The most commonly used irrigant is the sodium hypochlorite(NAOCL) while others are Ethylenediaminetetraacetic acid (EDTA) and chlorhexidine(CHX).

Obturation of root canal (Root Canal filling)

obturation of root canal

When the tooth is completely cleaned and asymptomatic then the last procedure of root canal treatment is carried on i.e. obturation. In simple words, obturation is the procedure in which a material is filled inside the empty root canal for strength and eliminating all portals of entry between the root canal and periodontium. So, re-infection is also avoided by the help of obturation.

Most commonly used obturating materials are:

  • Silver points
  • Gutta percha
  • Mineral trioxide aggregate (MTA)
  • Resilon

Most commonly used technique for gutta percha obturation is cold lateral condensation and warm compaction.

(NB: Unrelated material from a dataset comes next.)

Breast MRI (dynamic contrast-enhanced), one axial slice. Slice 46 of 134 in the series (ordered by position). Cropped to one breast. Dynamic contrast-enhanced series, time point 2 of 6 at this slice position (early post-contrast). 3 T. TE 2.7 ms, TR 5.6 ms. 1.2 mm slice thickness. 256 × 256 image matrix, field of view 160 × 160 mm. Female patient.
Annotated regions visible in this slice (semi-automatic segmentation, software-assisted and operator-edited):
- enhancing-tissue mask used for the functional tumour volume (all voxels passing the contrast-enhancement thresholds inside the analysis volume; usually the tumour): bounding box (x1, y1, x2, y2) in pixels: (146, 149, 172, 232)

Post-obturation (Final Restoration)

post obturation and crown placement procedure

After the gutta percha is filled post obturation is done which is nothing but simple composite material filling on the crown surface for providing strength to the tooth.

After the tooth is filled, the tooth impression is taken for the crown manufacturing procedure.

Frequently Asked Questions regarding Root Canal Procedures

The root canal procedure is time-consuming and can also be frightening for patients who are first time dental clinic visitors. So, here are some of the faqs answered for those patients.

How long does a root canal procedure usually take?

A root canal treatment can be done in 3-4 sittings and also in single sitting if the pulp is not necrosed/critically ill.

In a single sitting root canal procedure, The dentist can take up to 3-3.5 hours.

In a 3-4 sitting procedure, this can be the treatment plan.

DAY 1 – Removal of Carious tissue and Access Opening followed by application of pulp de-vitalizer and cotton.

DAY 2 – Cleaning & Shaping of the tooth followed by temporary restoration and cotton placement.

DAY 3 – Obturation of the root canal and composite filling, if no pain is seen.

Are Root Canal procedure Painful?

The answer is NO! Root canal procedure is done under anesthesia till access opening. Due to this, the area is numbed and no pain is felt.

After that the pulp is removed so the tooth becomes non vital. Pain is not felt in a non-vital tooth.

How long do Root Canal last?

It can last upto 10 years or more if done correctly. 99% of the root canals last about 1 year or more. The root canal can again get infected if proper cleaning and shaping is not done.

Why a crown is placed after Root Canal filling?

After the root canal filling, most of the enamel is removed from the tooth which makes it prone to fractures and also very weak. Due to this, A crown is placed over the tooth after proper crown cutting to preserve the integrity of the tooth.

Alternatives of root canal procedure

Root canal treatment doesn’t have much  alternatives, infact the only alternative of root canal treatment is extraction. Other than this if the pulp is exposed without infection or for a short period of time then pulpotomy or direct pulp capping can be done.